I can't think of another food or restaurant company that takes new product innovation and execution more seriously. Where Ford started the industrial revolution by using the assembly line to standardize and improve efficiency, McDonald's has done the same by standardizing the preparation of each food item and then going one step further by tweaking certain items to satisfy international preferences in their own countries. My daughter reported the McBaguette actually is doing quite well.
The summer driving season is starting soon as well and although gas prices have come down and oil is even lower today where else can you go for a fast, cheap meal in a dependably clean restaurant and get right back on the highway in minutes? Some of this is so obvious but it bears being said.
I do think this can be a long term core position in any portfolio, especially when ag commodities go lower. I would love to buy it in the eighties and in a market slump it might happen, but that yield will still keep you warm at night. Me, I think you can buy this with both hands just like you would holding a Big Mac. As to its competition I do see YUM! (NYSE: YUM)with its market cap of 32.4 billion and 22 PE continuing to do well in China but Wendy's (NASDAQ: WEN) with a market cap of 1.8 bil and 87 PE will probably never overtake the juggernaut that is McDonald's having a market cap of 93.1 billion and almost double the yield of either. I thought about some wordplay with juggernaut and nugget but I will spare you, dear reader.

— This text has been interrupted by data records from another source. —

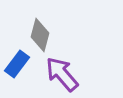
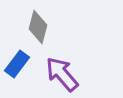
gray diamond: moved 2 px left, 8 px up
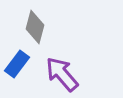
gray diamond: moved 3 px left
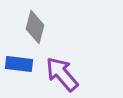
blue rectangle: moved 2 px right; rotated 60 degrees clockwise
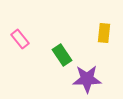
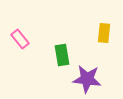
green rectangle: rotated 25 degrees clockwise
purple star: rotated 8 degrees clockwise
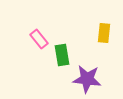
pink rectangle: moved 19 px right
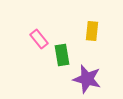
yellow rectangle: moved 12 px left, 2 px up
purple star: rotated 8 degrees clockwise
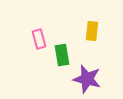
pink rectangle: rotated 24 degrees clockwise
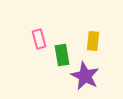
yellow rectangle: moved 1 px right, 10 px down
purple star: moved 2 px left, 3 px up; rotated 12 degrees clockwise
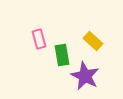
yellow rectangle: rotated 54 degrees counterclockwise
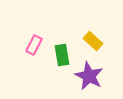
pink rectangle: moved 5 px left, 6 px down; rotated 42 degrees clockwise
purple star: moved 4 px right
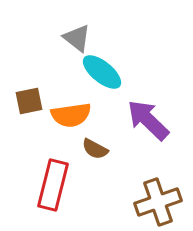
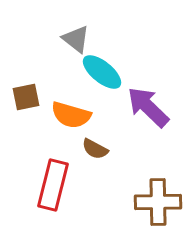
gray triangle: moved 1 px left, 1 px down
brown square: moved 3 px left, 4 px up
orange semicircle: rotated 24 degrees clockwise
purple arrow: moved 13 px up
brown cross: rotated 18 degrees clockwise
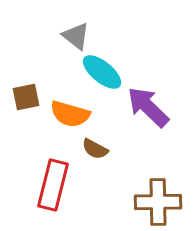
gray triangle: moved 3 px up
orange semicircle: moved 1 px left, 1 px up
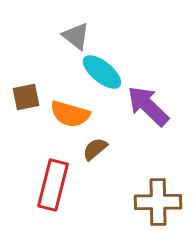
purple arrow: moved 1 px up
brown semicircle: rotated 112 degrees clockwise
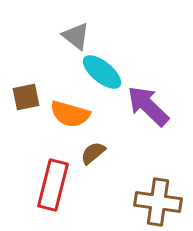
brown semicircle: moved 2 px left, 4 px down
brown cross: rotated 9 degrees clockwise
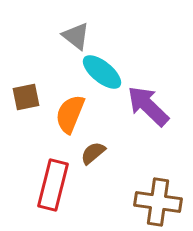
orange semicircle: rotated 96 degrees clockwise
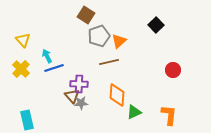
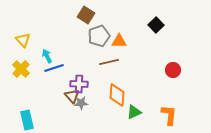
orange triangle: rotated 42 degrees clockwise
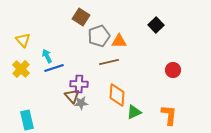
brown square: moved 5 px left, 2 px down
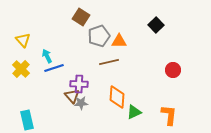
orange diamond: moved 2 px down
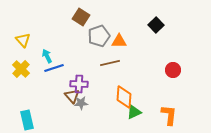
brown line: moved 1 px right, 1 px down
orange diamond: moved 7 px right
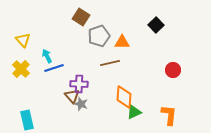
orange triangle: moved 3 px right, 1 px down
gray star: moved 1 px down; rotated 24 degrees clockwise
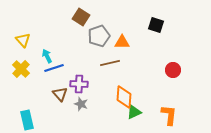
black square: rotated 28 degrees counterclockwise
brown triangle: moved 12 px left, 2 px up
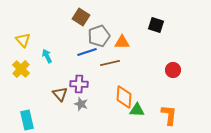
blue line: moved 33 px right, 16 px up
green triangle: moved 3 px right, 2 px up; rotated 28 degrees clockwise
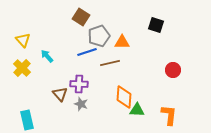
cyan arrow: rotated 16 degrees counterclockwise
yellow cross: moved 1 px right, 1 px up
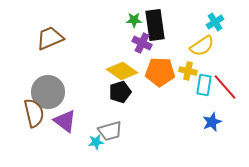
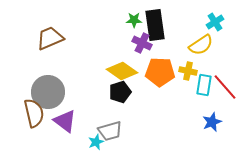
yellow semicircle: moved 1 px left, 1 px up
cyan star: rotated 14 degrees counterclockwise
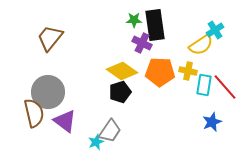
cyan cross: moved 8 px down
brown trapezoid: rotated 28 degrees counterclockwise
gray trapezoid: rotated 40 degrees counterclockwise
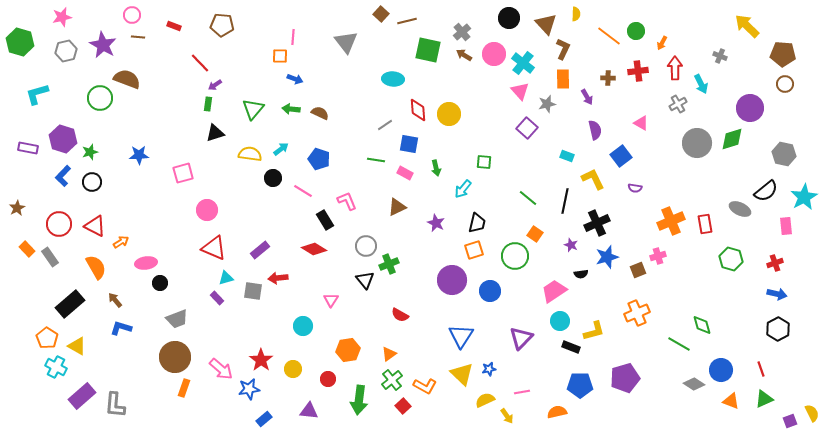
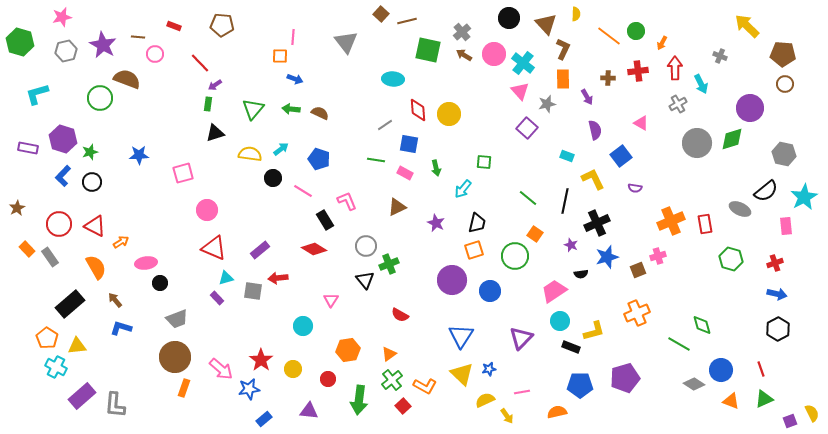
pink circle at (132, 15): moved 23 px right, 39 px down
yellow triangle at (77, 346): rotated 36 degrees counterclockwise
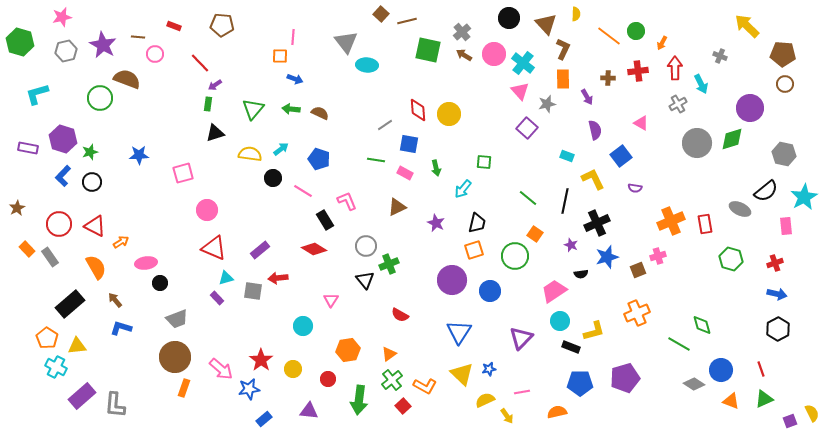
cyan ellipse at (393, 79): moved 26 px left, 14 px up
blue triangle at (461, 336): moved 2 px left, 4 px up
blue pentagon at (580, 385): moved 2 px up
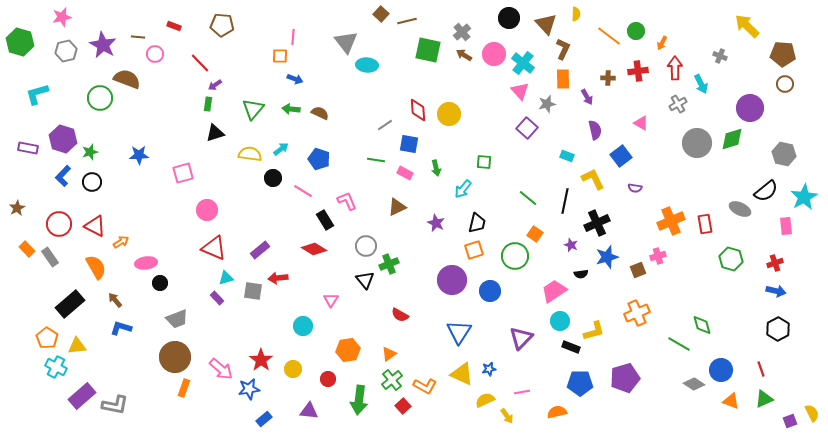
blue arrow at (777, 294): moved 1 px left, 3 px up
yellow triangle at (462, 374): rotated 20 degrees counterclockwise
gray L-shape at (115, 405): rotated 84 degrees counterclockwise
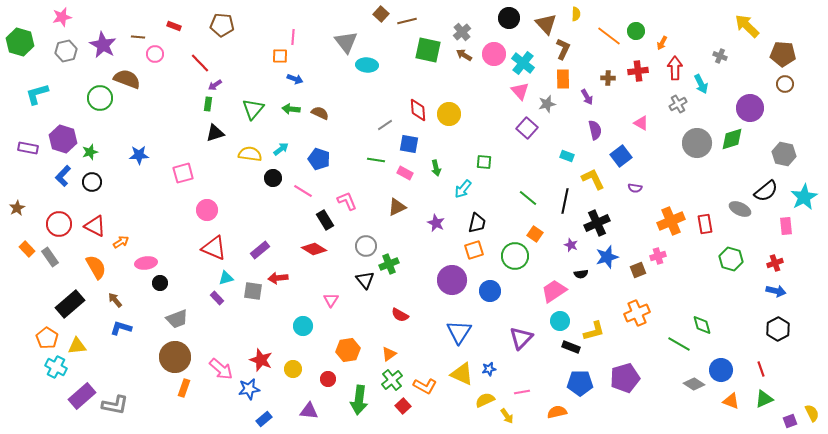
red star at (261, 360): rotated 15 degrees counterclockwise
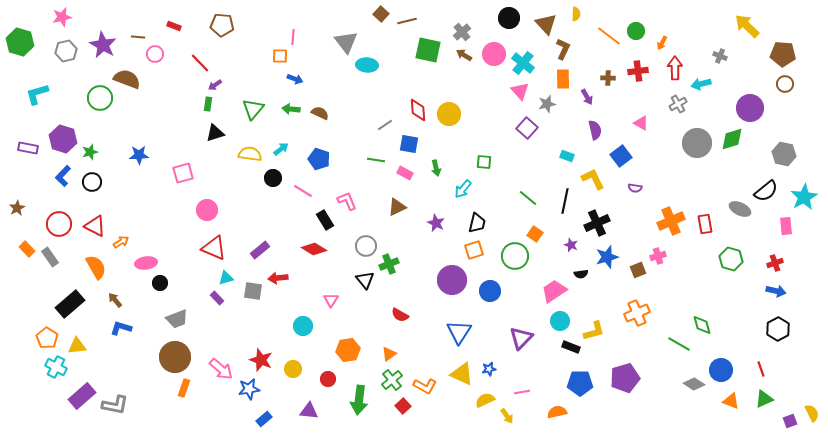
cyan arrow at (701, 84): rotated 102 degrees clockwise
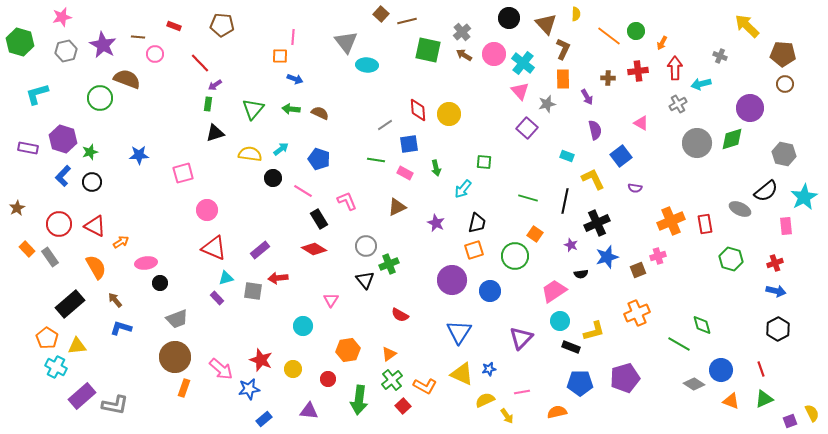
blue square at (409, 144): rotated 18 degrees counterclockwise
green line at (528, 198): rotated 24 degrees counterclockwise
black rectangle at (325, 220): moved 6 px left, 1 px up
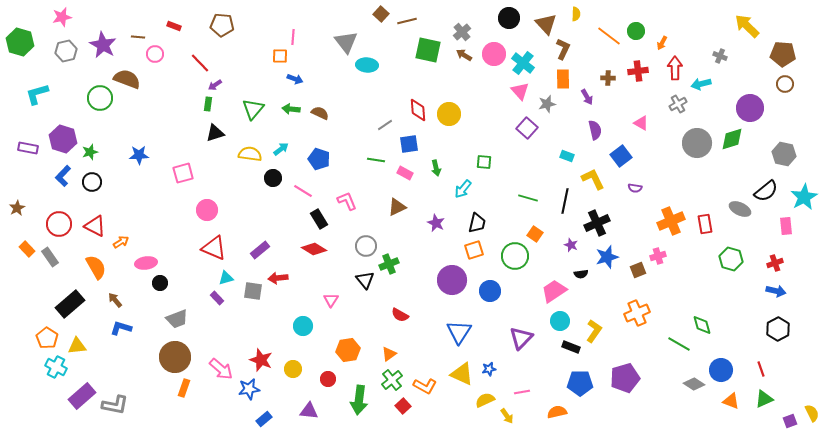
yellow L-shape at (594, 331): rotated 40 degrees counterclockwise
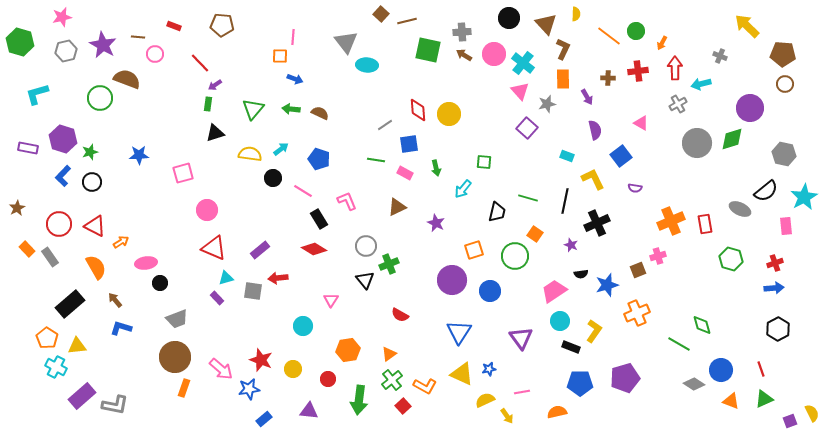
gray cross at (462, 32): rotated 36 degrees clockwise
black trapezoid at (477, 223): moved 20 px right, 11 px up
blue star at (607, 257): moved 28 px down
blue arrow at (776, 291): moved 2 px left, 3 px up; rotated 18 degrees counterclockwise
purple triangle at (521, 338): rotated 20 degrees counterclockwise
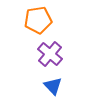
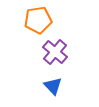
purple cross: moved 5 px right, 2 px up
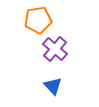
purple cross: moved 3 px up
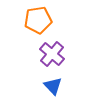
purple cross: moved 3 px left, 5 px down
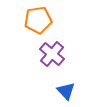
blue triangle: moved 13 px right, 5 px down
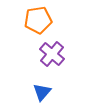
blue triangle: moved 24 px left, 1 px down; rotated 24 degrees clockwise
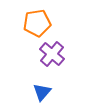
orange pentagon: moved 1 px left, 3 px down
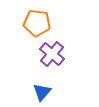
orange pentagon: rotated 16 degrees clockwise
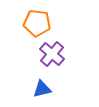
blue triangle: moved 3 px up; rotated 36 degrees clockwise
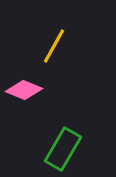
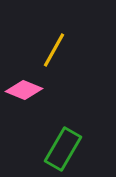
yellow line: moved 4 px down
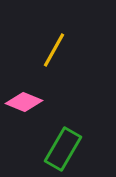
pink diamond: moved 12 px down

Another very encouraging note for the long term holder is this week's reporting from the financial press that McDonald's is plannning to sell a bond offering to finance the hiring of some 70,000 workers to expand their showing in China. If they plan to offer the Chicken McBites that they had for a limited time this spring I think this is a slam dunk. Considering how much the Chinese love YUM!s Kentucky Fried Chicken certainly MCD has a shot. If the stock trades lower on the bond offering this is a gift. The continuing upside over the years is well, dare I say it, tasty.
At around 16 PE or so maybe there are other defensive names that are cheaper, I mean there are, BUT like some of the low end retail names doing well out there these last few years this is a triple play on a stretched consumer, international growth, especially Asia and a fortress brand name recognition.
A final shout out to Shia. I loved your acting in Holes and while you couldn't pay me to see Transformers, not your fault, I think you are very talented. But what I want to know is what are you buying right now, my man? Call me, Shia!
I have not had nor do I have a position in McDonald's or any other restaurant stocks. I may initiate a position but not until I see how the market shakes out after Memorial Day. The only position I take in McDonald's right now is head bowed reverently over a double cheesburger, no mustard, no ketchup, and fries.